His victory was broadcast to the masses on The One Show — let’s hope this brilliant musician will be further embraced by the mainstream
There is a sense in which the Mercury prize has benefitted from the coronavirus pandemic. True, the award ceremony itself had to be cancelled – cruelly depriving music industry bigwigs of their annual opportunity to talk loudly all the way through live performances by those nominees in which they don’t have a vested interest – but in terms of television exposure, it’s suddenly gone supernova. For years, the Mercury has been bounced around the schedules in a way that somehow suggested TV executives didn’t think anyone was that interested. It was hard to escape the feeling that, if things got much worse, it was going to end up on one of those weird channels on your programme guide’s outer limits that show back-to-back repeats of On the Buses.

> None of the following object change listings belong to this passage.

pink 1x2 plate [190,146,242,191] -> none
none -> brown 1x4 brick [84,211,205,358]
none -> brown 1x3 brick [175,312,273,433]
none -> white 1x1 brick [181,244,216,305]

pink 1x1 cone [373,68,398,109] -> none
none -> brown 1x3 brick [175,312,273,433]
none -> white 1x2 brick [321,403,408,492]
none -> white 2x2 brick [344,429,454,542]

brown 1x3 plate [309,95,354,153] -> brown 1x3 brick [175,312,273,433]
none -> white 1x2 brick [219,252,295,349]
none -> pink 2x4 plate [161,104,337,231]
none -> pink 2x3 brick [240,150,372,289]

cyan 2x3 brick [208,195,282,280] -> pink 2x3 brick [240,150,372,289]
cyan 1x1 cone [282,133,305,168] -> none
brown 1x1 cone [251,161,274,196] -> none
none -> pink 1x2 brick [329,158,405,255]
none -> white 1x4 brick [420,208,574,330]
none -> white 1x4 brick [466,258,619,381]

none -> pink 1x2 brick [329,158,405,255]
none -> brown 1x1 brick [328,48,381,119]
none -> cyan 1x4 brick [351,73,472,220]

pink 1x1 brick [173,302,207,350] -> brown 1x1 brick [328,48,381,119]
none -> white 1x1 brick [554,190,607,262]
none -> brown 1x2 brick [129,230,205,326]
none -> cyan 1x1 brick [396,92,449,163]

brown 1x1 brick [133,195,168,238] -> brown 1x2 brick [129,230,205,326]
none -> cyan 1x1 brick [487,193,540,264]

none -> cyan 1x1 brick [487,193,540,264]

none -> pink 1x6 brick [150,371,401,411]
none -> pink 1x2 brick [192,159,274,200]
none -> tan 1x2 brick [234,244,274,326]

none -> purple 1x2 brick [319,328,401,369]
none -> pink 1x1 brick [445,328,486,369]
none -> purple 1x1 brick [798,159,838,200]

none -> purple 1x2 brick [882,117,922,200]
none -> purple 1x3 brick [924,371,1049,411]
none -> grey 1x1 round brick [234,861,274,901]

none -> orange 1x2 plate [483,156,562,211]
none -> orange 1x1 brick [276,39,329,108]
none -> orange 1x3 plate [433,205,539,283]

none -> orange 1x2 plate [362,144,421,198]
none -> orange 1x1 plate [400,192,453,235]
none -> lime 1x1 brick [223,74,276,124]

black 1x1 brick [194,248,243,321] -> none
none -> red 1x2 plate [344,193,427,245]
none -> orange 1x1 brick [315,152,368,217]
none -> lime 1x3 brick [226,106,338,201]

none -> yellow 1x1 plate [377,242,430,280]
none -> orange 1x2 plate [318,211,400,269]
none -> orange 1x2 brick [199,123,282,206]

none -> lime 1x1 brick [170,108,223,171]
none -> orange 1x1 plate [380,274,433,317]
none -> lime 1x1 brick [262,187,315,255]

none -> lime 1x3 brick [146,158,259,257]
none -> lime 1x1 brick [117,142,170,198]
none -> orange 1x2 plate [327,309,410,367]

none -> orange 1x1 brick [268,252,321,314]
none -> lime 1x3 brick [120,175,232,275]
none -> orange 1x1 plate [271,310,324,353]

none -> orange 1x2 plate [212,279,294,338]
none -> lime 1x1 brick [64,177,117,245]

But look at it today: the winner announced live on primetime BBC One, as part of The One Show. Clearly a step up, but one that posed certain questions. The One Show may be many things, but renowned for its commitment to music’s cutting edge isn’t one of them. Its dabblings in rock and pop tend to the mainstream: put it this way, if you want to see Geri Horner, nee Halliwell, performing her self-penned tribute to the late George Michael, get yourself over to its iPlayer clips archive pronto. Despite the presence of Radio 1 DJ Annie Mac in the studio, tireless in her efforts to interest the hosts in Moses Boyd’s role within the new wave of British jazz or in genre-defying classical composer Anna Meredith, the possibility of, say, Porridge Radio being announced as winner to a puzzled silence and blank looks all round seemed distinct.